La notizia è di quelle che lasciano di stucco. Monica Bellucci e Vincent Cassel, dopo 14 anni di matrimonio e due figlie, Deva e Léonie, si sono separati. Così, all’improvviso. Senza rumors preventivi, voci di crisi, amicizie sospette, nulla che potesse far immaginare la fine di una delle coppie d ’oro del cinema. L’annuncio, lapidario, lo ha dato l’ufficio stampa dell’attrice all’Ansa. Confermando l’indiscrezione del settimanale Closer, il primo a parlare di rottura. Secondo il giornale francese, la coppia, negli ultimi tempi, faceva di tutto per non vedersi. Lei in Bosnia per girare il nuovo film di Emir Kusturica, Sulla via lattea, lui in vacanza a Biarritz con le figlie: non si incrociavano mai. Anche l’agente di Cassel ha laconicamente ufficializzato, con una nota, l’addio. «Vin- | cent Cassel conferma che si è separato di comune accordo dalla moglie Monica Bellucci». Amen. Diciotto anni d ’amore (si erano conosciuti nel 1996 sul set di L’Appartement, e sposati nel 1999) cancellati dalle parole fredde e anonime di un paio di comunicati stampa. Due le reazioni più comuni nel pubblico (femminile): chi si straccia le vesti perché «signora mia, se si sono separati perfino loro, allora l’amore eterno non esiste», e chi invece gioisce perché il bel Cassel è di nuovo libero su piazza. Di sicuro, è la sconfitta della formula magica «la-distanza-tiene -viva-la-passione»: Monica e Vincent, che ultimamente avevano scelto come base Rio de Janeiro, di fatto si rincorrevano da un continente all’altro, da un set all’altro, sempre in giro per lavoro. «Io e Vincent viviamo una vita completamente indipendente », aveva dichiarato lei. «Stiamo in due mondi diversi e spesso non condividiamo niente. Questo è il nostro segreto ». Un segreto che si è rivelato un boomerang.
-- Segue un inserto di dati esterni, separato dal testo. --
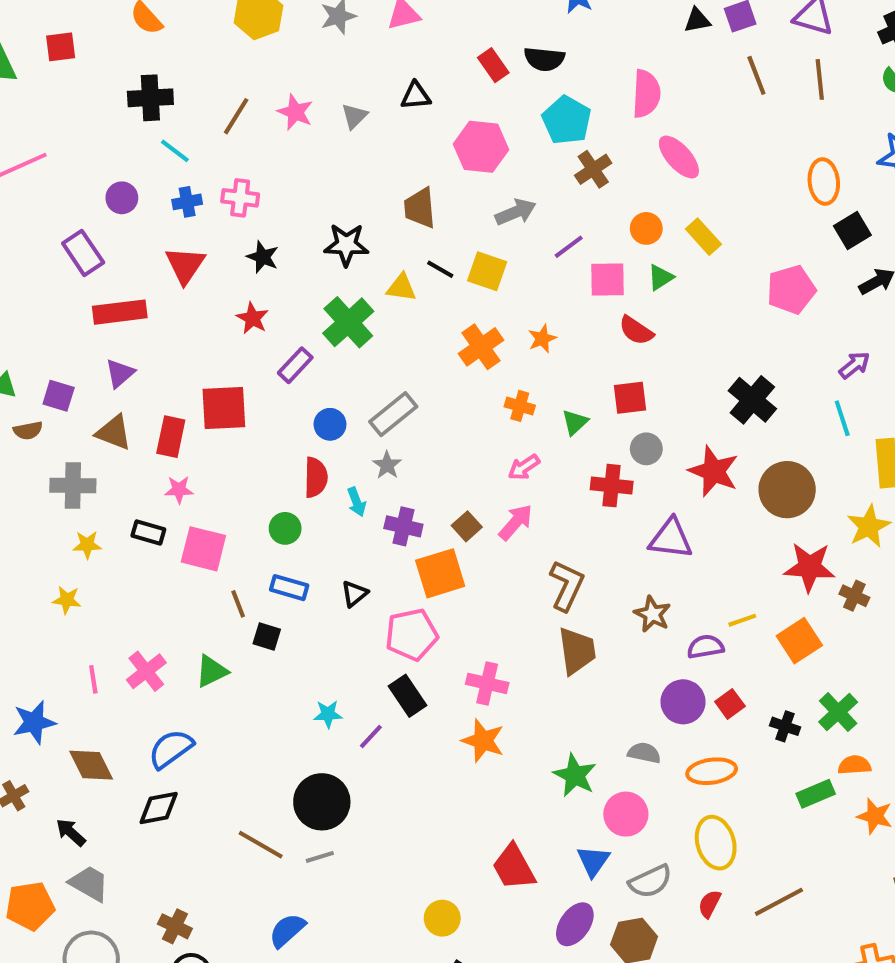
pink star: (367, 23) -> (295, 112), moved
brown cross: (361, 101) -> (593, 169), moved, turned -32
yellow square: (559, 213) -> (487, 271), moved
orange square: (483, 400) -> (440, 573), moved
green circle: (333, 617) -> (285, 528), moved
QUALCHE SEGNO PREMONITORE C’ERA Certo, con il senno di poi è tutto facile. Però qualche segno premonitore, a ben vedere, c’era. Qualcuno ora maligna che forse Cassel non è mai stato l’uomo più fedele del mondo. E in effetti Monica in tempi non sospetti si era lasciata andare a qualche confidenza sospetta. «Non credo nella fedeltà, credo nell’amore», ha dichiarato una volta. «La fedeltà del cuore è più importante della fedeltà del corpo ». Ahi. E poi ancora: «In amore niente si decide a tavolino. Oggi è così, domani non lo sai». Mettete pure che nelle foto che vediamo in queste pagine, scattate a Rio pochi giorni fa, non sprizzano felicità e complicità da tutti i pori – anzi, tira aria da funerale – e forse quest’addio non è più così incomprensibile. Rimane da capire come mai una coppia abituata da tempo a coltivare i propri spazi abbia dato l’annuncio così di punto in bianco. Terzo incomodo in vista? Foto compromettenti in arrivo? Si vedrà. Fortunatamente per Monica, e questo l’ha sempre detto, la cosa più importante è l’amore delle sue figlie, Deva, di 9 anni, e Léonie, di 3. «Quando dormo da sola, in mezzo alle bimbe, per me non c’è più nessuno, non ho bisogno di nulla», ha detto una volta. «Nessun uomo, neanche quello che ti ama di più, potrà appagarti nel profondo, al cento per cento. I figli sì». Poi c’è il lavoro: subito dopo il set con Kusturica, Monica volerà in Toscana, dove l’aspetta la regista intellettualchic Alice Rohrwacher, sorella di Alba, per dirigerla nel film, Le meraviglie. E a noi non resta che farcene una ragione: dopo la rottura tra Michael Douglas e Catherine Zeta-Jones, quest’estate ci ha inferto un secondo, brutto colpo. Ora, meglio mettere le mani avanti: cari David e Victoria Beckham, tra voi va tutto bene, vero?